Nurses on Boards Research
03/21/2017A 2010 Institute of Medicine report identified nurses as essential to health care leadership and decision making, resulting in a national campaign focused on increasing the number of nurses who serve on governing boards. Despite these efforts, nurses are excruciatingly underrepresented on all types of executive boards. My goal for this project was to conduct a literature search to develop a deeper understanding of the issues related to nurses on boards to support the Nurses on Boards movement.
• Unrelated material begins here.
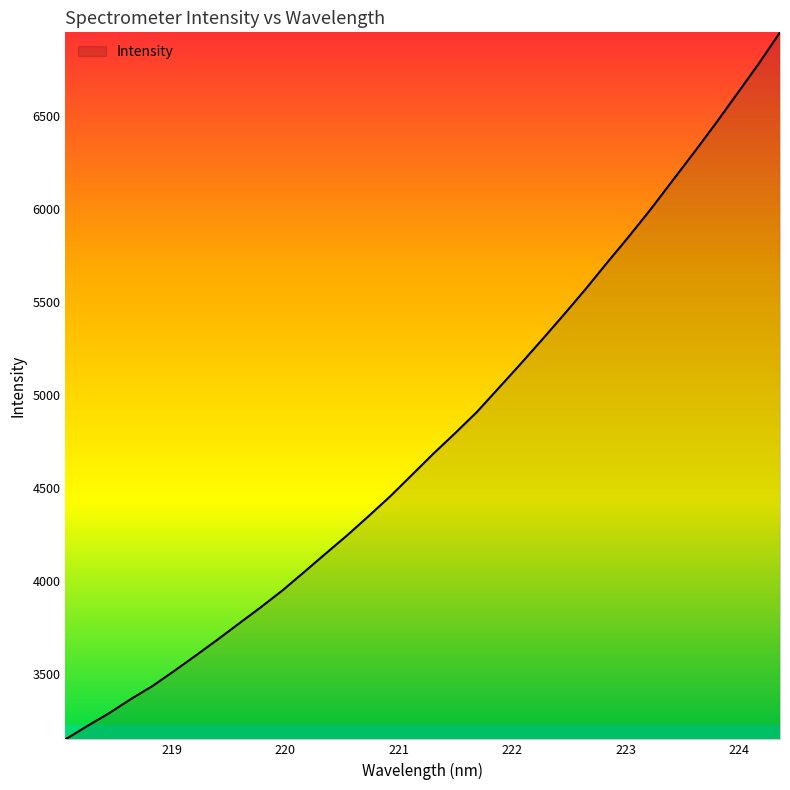

What is the difference between the maximum and minimum values?

3799.3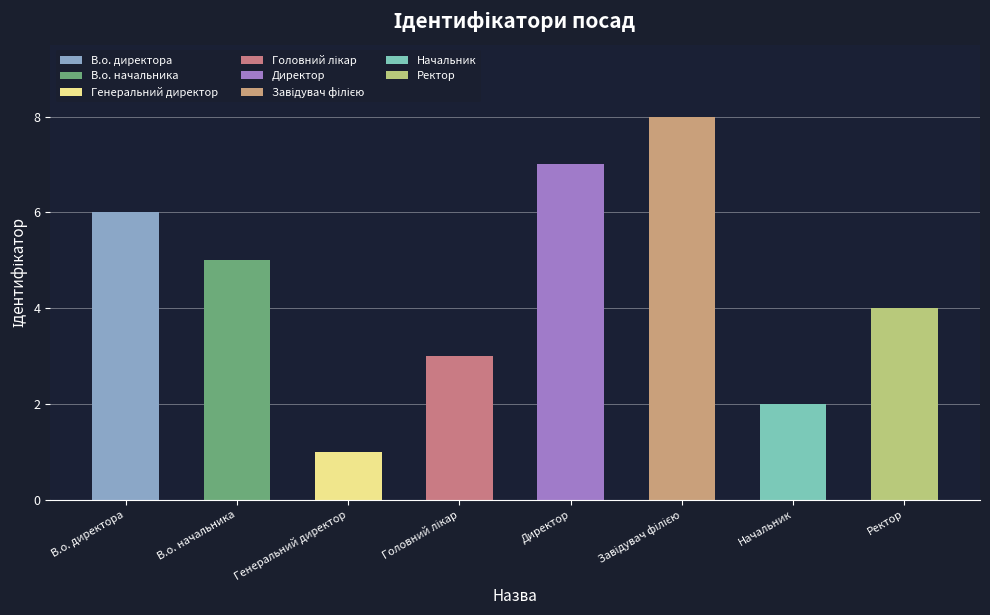

Reading left to right, transcribe all the data shown in this chart.

6	5	1	3	7	8	2	4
Articles were found using the CINAHL database, and then were analyzed and categorized on a matrix, which includes basic information about each article and an indication of its “usefulness” in the context of the Nurses on Boards movement.
The articles denoted as not useful in the matrix were interesting and engaging, but generally not scholarly or not relevant to this project. The potentially useful articles contained good research or cited sources, but were not pertinent to my review. The useful articles contained good, pertinent information relating directly to my study.
The consensus of the articles is that nurses need to be present on decision making boards. Possessing qualities that make them compassionate and caring, nurses foster empathetic decisions making on the boards they reside on. Nurses are extremely underrepresented and need to be self-advocating and autonomous to gain position and power on boards. Nurses make up the largest portion of the hospital workforce, but are the least represented on these boards, and there needs to be a paradigm shift to accommodate them.